WHAT IS NEEDED:
Write out all of the records precisely. Skip anything that is a picture.

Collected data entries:

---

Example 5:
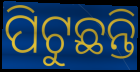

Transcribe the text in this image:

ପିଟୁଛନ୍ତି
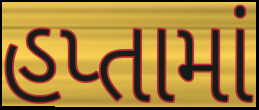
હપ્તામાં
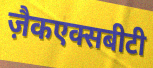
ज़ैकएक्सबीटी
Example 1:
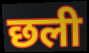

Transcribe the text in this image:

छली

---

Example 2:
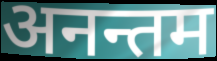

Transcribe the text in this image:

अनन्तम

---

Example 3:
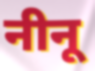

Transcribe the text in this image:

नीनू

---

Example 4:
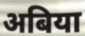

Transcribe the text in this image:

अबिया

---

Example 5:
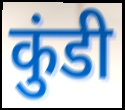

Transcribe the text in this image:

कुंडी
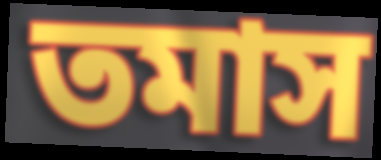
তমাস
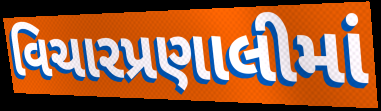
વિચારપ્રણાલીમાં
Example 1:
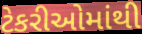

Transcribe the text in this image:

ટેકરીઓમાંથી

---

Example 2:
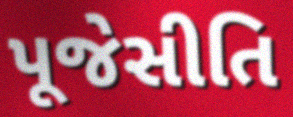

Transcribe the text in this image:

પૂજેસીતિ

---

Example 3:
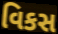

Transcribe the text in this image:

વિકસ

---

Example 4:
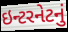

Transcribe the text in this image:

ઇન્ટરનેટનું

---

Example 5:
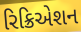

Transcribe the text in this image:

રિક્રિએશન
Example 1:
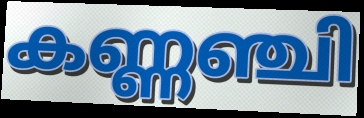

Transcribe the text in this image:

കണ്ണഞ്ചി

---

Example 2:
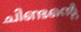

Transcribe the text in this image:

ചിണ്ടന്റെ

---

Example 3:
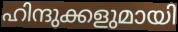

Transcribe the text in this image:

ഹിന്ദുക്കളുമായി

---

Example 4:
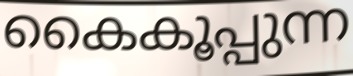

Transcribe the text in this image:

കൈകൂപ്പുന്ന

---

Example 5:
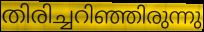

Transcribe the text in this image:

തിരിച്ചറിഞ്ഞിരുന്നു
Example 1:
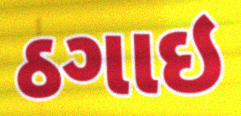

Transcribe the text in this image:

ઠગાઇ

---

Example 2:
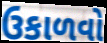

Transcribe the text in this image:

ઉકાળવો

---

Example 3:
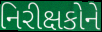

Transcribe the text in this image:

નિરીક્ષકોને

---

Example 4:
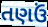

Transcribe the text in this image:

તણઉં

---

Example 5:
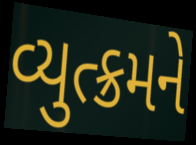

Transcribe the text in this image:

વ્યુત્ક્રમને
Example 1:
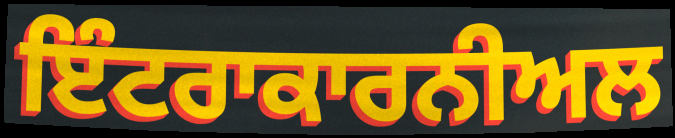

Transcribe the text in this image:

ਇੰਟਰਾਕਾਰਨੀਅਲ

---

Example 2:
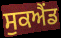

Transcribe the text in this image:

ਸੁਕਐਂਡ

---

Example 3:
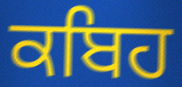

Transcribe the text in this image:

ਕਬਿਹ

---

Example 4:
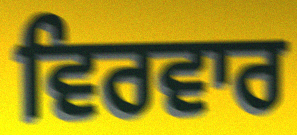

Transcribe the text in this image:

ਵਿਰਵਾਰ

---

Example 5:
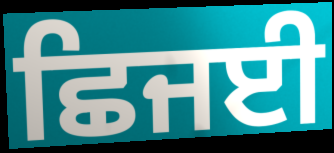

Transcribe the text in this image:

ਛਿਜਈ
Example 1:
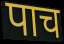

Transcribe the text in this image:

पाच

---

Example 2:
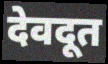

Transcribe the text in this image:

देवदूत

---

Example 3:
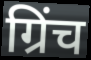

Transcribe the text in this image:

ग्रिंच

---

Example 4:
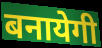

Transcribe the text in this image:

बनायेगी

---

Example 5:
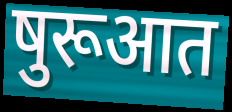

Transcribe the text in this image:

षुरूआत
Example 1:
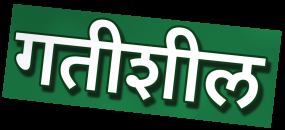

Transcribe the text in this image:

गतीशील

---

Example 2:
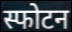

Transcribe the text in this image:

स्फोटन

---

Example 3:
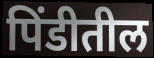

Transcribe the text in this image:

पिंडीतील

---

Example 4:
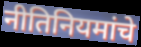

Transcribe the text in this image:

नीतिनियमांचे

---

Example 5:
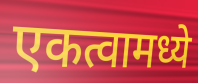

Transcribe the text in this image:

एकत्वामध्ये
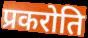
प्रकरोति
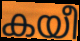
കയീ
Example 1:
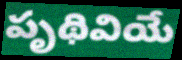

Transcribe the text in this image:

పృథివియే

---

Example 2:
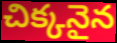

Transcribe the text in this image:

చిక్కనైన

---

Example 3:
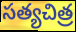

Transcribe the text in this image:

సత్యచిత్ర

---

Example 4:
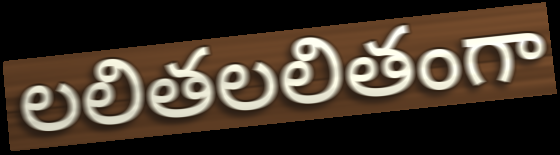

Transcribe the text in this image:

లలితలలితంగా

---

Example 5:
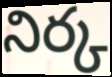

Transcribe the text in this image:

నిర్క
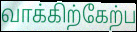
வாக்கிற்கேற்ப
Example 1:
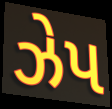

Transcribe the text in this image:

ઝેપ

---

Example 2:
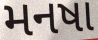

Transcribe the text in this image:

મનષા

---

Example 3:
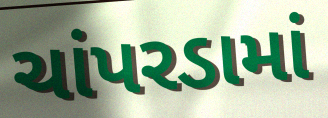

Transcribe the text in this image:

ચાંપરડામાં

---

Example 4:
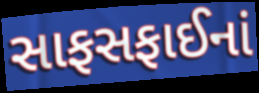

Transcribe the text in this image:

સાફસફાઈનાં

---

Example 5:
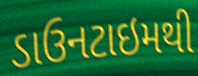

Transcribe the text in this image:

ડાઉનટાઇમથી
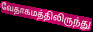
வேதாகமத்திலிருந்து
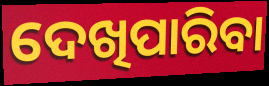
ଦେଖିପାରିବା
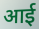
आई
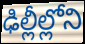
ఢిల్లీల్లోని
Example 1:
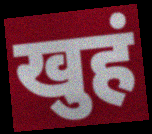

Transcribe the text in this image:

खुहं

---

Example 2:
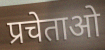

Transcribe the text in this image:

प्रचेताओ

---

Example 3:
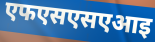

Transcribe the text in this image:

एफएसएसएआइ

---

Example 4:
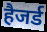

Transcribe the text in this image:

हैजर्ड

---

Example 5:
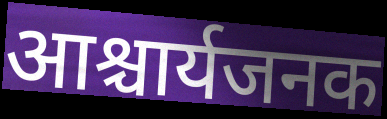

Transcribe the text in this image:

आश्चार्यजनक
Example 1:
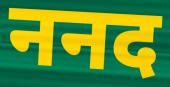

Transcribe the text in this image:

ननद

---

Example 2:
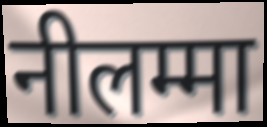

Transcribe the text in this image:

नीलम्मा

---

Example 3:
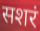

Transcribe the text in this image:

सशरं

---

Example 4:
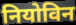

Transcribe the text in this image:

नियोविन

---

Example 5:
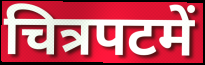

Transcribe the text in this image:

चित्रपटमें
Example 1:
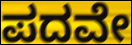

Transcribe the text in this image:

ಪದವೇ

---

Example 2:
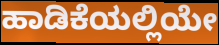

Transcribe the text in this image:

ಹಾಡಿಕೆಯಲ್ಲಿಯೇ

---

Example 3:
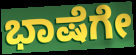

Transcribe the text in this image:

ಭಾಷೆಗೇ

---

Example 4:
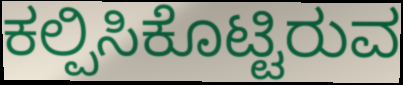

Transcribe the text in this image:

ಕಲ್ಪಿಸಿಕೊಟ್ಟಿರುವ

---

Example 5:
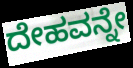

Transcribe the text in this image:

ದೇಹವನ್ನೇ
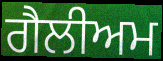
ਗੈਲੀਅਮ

TASK ANSWER:
---

Example 5:

Transcribe the text in this image:

ପିଟୁଛନ୍ତି
હપ્તામાં
ज़ैकएक्सबीटी
Example 1:

Transcribe the text in this image:

छली

---

Example 2:

Transcribe the text in this image:

अनन्तम

---

Example 3:

Transcribe the text in this image:

नीनू

---

Example 4:

Transcribe the text in this image:

अबिया

---

Example 5:

Transcribe the text in this image:

कुंडी
তমাস
વિચારપ્રણાલીમાં
Example 1:

Transcribe the text in this image:

ટેકરીઓમાંથી

---

Example 2:

Transcribe the text in this image:

પૂજેસીતિ

---

Example 3:

Transcribe the text in this image:

વિકસ

---

Example 4:

Transcribe the text in this image:

ઇન્ટરનેટનું

---

Example 5:

Transcribe the text in this image:

રિક્રિએશન
Example 1:

Transcribe the text in this image:

കണ്ണഞ്ചി

---

Example 2:

Transcribe the text in this image:

ചിണ്ടന്റെ

---

Example 3:

Transcribe the text in this image:

ഹിന്ദുക്കളുമായി

---

Example 4:

Transcribe the text in this image:

കൈകൂപ്പുന്ന

---

Example 5:

Transcribe the text in this image:

തിരിച്ചറിഞ്ഞിരുന്നു
Example 1:

Transcribe the text in this image:

ઠગાઇ

---

Example 2:

Transcribe the text in this image:

ઉકાળવો

---

Example 3:

Transcribe the text in this image:

નિરીક્ષકોને

---

Example 4:

Transcribe the text in this image:

તણઉં

---

Example 5:

Transcribe the text in this image:

વ્યુત્ક્રમને
Example 1:

Transcribe the text in this image:

ਇੰਟਰਾਕਾਰਨੀਅਲ

---

Example 2:

Transcribe the text in this image:

ਸੁਕਐਂਡ

---

Example 3:

Transcribe the text in this image:

ਕਬਿਹ

---

Example 4:

Transcribe the text in this image:

ਵਿਰਵਾਰ

---

Example 5:

Transcribe the text in this image:

ਛਿਜਈ
Example 1:

Transcribe the text in this image:

पाच

---

Example 2:

Transcribe the text in this image:

देवदूत

---

Example 3:

Transcribe the text in this image:

ग्रिंच

---

Example 4:

Transcribe the text in this image:

बनायेगी

---

Example 5:

Transcribe the text in this image:

षुरूआत
Example 1:

Transcribe the text in this image:

गतीशील

---

Example 2:

Transcribe the text in this image:

स्फोटन

---

Example 3:

Transcribe the text in this image:

पिंडीतील

---

Example 4:

Transcribe the text in this image:

नीतिनियमांचे

---

Example 5:

Transcribe the text in this image:

एकत्वामध्ये
प्रकरोति
കയീ
Example 1:

Transcribe the text in this image:

పృథివియే

---

Example 2:

Transcribe the text in this image:

చిక్కనైన

---

Example 3:

Transcribe the text in this image:

సత్యచిత్ర

---

Example 4:

Transcribe the text in this image:

లలితలలితంగా

---

Example 5:

Transcribe the text in this image:

నిర్క
வாக்கிற்கேற்ப
Example 1:

Transcribe the text in this image:

ઝેપ

---

Example 2:

Transcribe the text in this image:

મનષા

---

Example 3:

Transcribe the text in this image:

ચાંપરડામાં

---

Example 4:

Transcribe the text in this image:

સાફસફાઈનાં

---

Example 5:

Transcribe the text in this image:

ડાઉનટાઇમથી
வேதாகமத்திலிருந்து
ଦେଖିପାରିବା
आई
ఢిల్లీల్లోని
Example 1:

Transcribe the text in this image:

खुहं

---

Example 2:

Transcribe the text in this image:

प्रचेताओ

---

Example 3:

Transcribe the text in this image:

एफएसएसएआइ

---

Example 4:

Transcribe the text in this image:

हैजर्ड

---

Example 5:

Transcribe the text in this image:

आश्चार्यजनक
Example 1:

Transcribe the text in this image:

ननद

---

Example 2:

Transcribe the text in this image:

नीलम्मा

---

Example 3:

Transcribe the text in this image:

सशरं

---

Example 4:

Transcribe the text in this image:

नियोविन

---

Example 5:

Transcribe the text in this image:

चित्रपटमें
Example 1:

Transcribe the text in this image:

ಪದವೇ

---

Example 2:

Transcribe the text in this image:

ಹಾಡಿಕೆಯಲ್ಲಿಯೇ

---

Example 3:

Transcribe the text in this image:

ಭಾಷೆಗೇ

---

Example 4:

Transcribe the text in this image:

ಕಲ್ಪಿಸಿಕೊಟ್ಟಿರುವ

---

Example 5:

Transcribe the text in this image:

ದೇಹವನ್ನೇ
ਗੈਲੀਅਮ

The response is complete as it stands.